E-cigarettes, tobacco-free devices people use to inhale nicotine-laced vapor, have surged in popularity on both sides of the Atlantic but health organizations have so far been wary of advocating them as a safer alternative to tobacco and governments from California to India have tried to introduce bills to regulate their use more strictly.
“E-cigarettes are not completely risk free but when compared to smoking, evidence shows they carry just a fraction of the harm,” said Professor Kevin Fenton from Public Health England, which carried out the study.
Most of the chemicals that cause smoking-related diseases are absent in e-cigarettes and the current best estimate is that e-cigarette use is around 95 percent less harmful to health than smoking, the study said.
Passive inhalation from an e-cigarette was also much less harmful.
The publicly-funded study goes against a 2014 report by the World Health Organization that called for stiff regulation of e-cigarettes and bans on their indoor use and sale to minors.
It also contradicts the finding of another study by researchers from the University of Southern California which said this week that U.S. teens who tried electronic cigarettes might be more than twice as likely to move on to smoking conventional cigarettes as those who have never tried the devices.
The Public Health England study said e-cigarettes, which are already the most popular quitting aids in Britain and the United States, could be a cheap way to reduce smoking in deprived areas where there remains a high proportion of smokers.
It criticized media campaigns that have called e-cigarettes equally or even more harmful than smoking that could serve as a “gateway” to tobacco cigarettes among teenagers.

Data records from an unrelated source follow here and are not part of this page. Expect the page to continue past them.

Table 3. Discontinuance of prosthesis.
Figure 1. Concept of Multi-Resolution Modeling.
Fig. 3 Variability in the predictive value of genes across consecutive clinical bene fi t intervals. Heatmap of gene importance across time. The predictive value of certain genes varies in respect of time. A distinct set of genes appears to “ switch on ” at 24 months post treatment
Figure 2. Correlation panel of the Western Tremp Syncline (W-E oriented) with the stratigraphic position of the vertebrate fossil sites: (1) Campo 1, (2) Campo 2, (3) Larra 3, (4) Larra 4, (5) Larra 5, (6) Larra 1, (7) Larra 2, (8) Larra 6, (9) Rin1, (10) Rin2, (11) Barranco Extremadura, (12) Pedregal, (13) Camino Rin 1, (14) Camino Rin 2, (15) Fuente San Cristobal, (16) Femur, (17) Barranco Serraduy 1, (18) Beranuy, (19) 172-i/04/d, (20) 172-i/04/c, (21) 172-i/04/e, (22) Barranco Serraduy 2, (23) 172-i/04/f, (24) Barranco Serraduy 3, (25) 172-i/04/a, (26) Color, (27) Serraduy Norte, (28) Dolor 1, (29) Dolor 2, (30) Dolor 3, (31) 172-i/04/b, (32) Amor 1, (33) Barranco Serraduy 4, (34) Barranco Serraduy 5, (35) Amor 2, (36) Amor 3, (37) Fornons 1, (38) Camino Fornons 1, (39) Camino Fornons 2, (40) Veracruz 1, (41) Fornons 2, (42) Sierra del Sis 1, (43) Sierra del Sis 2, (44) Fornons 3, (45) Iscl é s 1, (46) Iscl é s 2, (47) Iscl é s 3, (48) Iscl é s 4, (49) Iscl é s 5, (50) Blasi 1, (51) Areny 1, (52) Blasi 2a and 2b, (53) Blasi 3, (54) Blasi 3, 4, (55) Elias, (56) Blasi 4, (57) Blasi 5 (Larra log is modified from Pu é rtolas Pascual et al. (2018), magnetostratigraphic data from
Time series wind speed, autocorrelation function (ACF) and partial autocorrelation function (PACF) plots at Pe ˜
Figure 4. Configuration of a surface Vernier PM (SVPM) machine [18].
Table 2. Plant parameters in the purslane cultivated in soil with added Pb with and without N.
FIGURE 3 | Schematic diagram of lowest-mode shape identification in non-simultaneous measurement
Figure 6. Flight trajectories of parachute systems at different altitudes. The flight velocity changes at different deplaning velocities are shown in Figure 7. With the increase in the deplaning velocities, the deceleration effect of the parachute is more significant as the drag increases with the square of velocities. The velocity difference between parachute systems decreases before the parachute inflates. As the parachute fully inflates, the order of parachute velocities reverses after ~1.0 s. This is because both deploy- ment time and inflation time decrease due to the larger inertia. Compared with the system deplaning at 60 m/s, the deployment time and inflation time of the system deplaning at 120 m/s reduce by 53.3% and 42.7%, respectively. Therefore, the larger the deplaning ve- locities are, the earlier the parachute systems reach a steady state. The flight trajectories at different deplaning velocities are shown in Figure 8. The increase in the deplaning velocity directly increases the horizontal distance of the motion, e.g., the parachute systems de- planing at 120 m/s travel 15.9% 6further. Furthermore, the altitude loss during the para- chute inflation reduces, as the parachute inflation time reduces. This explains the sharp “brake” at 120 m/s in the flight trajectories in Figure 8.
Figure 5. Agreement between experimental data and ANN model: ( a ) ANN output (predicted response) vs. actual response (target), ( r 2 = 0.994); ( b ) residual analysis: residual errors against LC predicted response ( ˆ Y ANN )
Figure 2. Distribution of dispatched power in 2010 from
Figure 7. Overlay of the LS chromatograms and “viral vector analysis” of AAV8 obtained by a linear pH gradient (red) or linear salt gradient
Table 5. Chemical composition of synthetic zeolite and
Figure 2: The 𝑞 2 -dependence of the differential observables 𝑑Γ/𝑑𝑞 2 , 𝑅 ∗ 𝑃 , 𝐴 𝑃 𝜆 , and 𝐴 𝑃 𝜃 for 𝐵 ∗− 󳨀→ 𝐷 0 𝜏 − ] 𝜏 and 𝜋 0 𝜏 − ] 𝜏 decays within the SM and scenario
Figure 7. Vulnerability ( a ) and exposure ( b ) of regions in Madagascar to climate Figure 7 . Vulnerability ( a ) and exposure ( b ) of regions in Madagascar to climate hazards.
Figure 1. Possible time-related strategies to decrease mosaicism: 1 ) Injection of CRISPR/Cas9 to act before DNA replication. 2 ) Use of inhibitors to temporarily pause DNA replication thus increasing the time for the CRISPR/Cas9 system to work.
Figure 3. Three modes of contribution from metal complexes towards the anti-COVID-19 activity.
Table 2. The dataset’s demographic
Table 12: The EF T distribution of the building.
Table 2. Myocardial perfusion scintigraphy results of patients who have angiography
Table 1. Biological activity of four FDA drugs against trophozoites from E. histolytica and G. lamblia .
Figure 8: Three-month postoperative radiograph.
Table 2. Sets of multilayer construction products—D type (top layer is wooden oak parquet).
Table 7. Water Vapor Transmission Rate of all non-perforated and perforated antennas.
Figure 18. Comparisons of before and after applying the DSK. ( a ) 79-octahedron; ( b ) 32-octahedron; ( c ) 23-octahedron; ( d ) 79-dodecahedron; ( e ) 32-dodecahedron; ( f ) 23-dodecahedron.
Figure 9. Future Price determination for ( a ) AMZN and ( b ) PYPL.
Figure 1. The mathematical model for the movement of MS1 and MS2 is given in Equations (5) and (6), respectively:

“There is no evidence that e-cigarettes are undermining England’s falling smoking rates,” said Professor Ann McNeil who helped author the study.
“Instead the evidence consistently finds that e-cigarettes are another tool for stopping smoking and in my view smokers should try vaping, and vapers should stop smoking entirely,” she added.
Almost all of the 2.6 million adults using e-cigarettes in Britain are current or ex-smokers who are using the devices to help them quit and only 2 percent of young people are regular users, the study said.
Tobacco companies such as Philip Morris International and British American Tobacco (BAT) have viewed e-cigarettes as a solution to declining sales in Britain and the United States and have bought makers of the metal devices.
Calling the study an “incredibly important milestone”, a BAT spokesman acknowledged the risk posed by chemicals found in cigarette smoke and said increasing sales of e-cigarettes would greatly benefit their customers’ health.